%%
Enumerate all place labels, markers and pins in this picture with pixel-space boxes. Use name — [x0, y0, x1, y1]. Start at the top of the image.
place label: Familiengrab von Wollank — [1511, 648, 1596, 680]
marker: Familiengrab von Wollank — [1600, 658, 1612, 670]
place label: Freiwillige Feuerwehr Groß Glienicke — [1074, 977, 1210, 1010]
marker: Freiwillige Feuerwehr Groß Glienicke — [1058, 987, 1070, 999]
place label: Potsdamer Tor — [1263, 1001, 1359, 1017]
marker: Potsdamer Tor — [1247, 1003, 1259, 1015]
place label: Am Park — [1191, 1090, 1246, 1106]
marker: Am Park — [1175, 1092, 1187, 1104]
%%
What this task involves -> Set down every entry exactly as given.

Answer to the exercise ->
Enumerate all place labels, markers and pins in this picture with pixel-space boxes. Use name — [x0, y0, x1, y1]. Start at the top of the image.
place label: Familiengrab von Wollank — [1511, 648, 1596, 680]
marker: Familiengrab von Wollank — [1600, 658, 1612, 670]
place label: Freiwillige Feuerwehr Groß Glienicke — [1074, 977, 1210, 1010]
marker: Freiwillige Feuerwehr Groß Glienicke — [1058, 987, 1070, 999]
place label: Potsdamer Tor — [1263, 1001, 1359, 1017]
marker: Potsdamer Tor — [1247, 1003, 1259, 1015]
place label: Am Park — [1191, 1090, 1246, 1106]
marker: Am Park — [1175, 1092, 1187, 1104]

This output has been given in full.